[Data extracted from a collection]
• • •

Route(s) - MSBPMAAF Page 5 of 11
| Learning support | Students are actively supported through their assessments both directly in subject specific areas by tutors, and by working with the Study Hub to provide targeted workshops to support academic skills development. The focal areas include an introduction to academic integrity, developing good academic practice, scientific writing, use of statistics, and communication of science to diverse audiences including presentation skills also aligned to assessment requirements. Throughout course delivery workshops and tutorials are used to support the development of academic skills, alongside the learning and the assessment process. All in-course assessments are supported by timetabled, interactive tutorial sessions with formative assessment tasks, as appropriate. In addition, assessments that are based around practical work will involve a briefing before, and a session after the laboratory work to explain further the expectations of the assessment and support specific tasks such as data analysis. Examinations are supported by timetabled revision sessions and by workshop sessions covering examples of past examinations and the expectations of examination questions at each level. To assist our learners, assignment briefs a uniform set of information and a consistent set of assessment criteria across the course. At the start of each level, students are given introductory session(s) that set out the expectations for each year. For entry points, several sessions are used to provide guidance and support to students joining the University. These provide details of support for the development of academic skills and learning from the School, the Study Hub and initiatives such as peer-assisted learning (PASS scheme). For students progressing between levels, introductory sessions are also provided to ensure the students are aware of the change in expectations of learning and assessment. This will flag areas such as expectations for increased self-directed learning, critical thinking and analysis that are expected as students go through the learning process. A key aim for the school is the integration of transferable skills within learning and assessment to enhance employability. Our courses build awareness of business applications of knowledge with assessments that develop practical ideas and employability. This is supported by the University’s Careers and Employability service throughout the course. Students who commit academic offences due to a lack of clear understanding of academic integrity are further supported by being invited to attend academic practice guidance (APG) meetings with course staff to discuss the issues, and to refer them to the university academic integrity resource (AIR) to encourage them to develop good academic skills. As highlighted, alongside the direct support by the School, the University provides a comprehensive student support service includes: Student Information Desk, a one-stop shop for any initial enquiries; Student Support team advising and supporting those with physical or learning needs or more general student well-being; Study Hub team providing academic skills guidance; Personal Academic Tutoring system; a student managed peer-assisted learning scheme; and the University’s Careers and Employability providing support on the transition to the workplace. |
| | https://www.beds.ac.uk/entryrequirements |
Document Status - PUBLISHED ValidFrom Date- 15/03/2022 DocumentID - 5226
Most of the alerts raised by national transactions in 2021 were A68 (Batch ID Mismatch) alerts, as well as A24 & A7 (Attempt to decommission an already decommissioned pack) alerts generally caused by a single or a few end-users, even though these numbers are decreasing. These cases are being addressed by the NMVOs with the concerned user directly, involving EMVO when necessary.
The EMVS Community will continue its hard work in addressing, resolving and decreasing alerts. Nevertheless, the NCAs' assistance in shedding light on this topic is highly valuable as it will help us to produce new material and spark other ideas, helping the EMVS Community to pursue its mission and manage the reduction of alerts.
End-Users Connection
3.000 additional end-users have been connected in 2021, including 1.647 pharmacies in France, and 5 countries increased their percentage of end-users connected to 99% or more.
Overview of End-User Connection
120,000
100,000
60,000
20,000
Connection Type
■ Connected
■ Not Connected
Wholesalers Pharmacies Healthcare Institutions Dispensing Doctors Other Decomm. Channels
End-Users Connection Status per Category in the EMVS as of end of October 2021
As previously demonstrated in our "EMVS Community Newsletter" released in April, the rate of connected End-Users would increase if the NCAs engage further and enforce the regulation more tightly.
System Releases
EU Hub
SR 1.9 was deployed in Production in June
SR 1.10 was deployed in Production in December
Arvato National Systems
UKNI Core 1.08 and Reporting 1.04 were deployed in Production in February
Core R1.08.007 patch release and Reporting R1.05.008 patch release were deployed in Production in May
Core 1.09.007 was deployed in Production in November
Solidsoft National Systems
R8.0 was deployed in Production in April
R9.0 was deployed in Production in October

• • •

Identify how many lines in the entries above contain the word "Systems" and provide only that figure.

2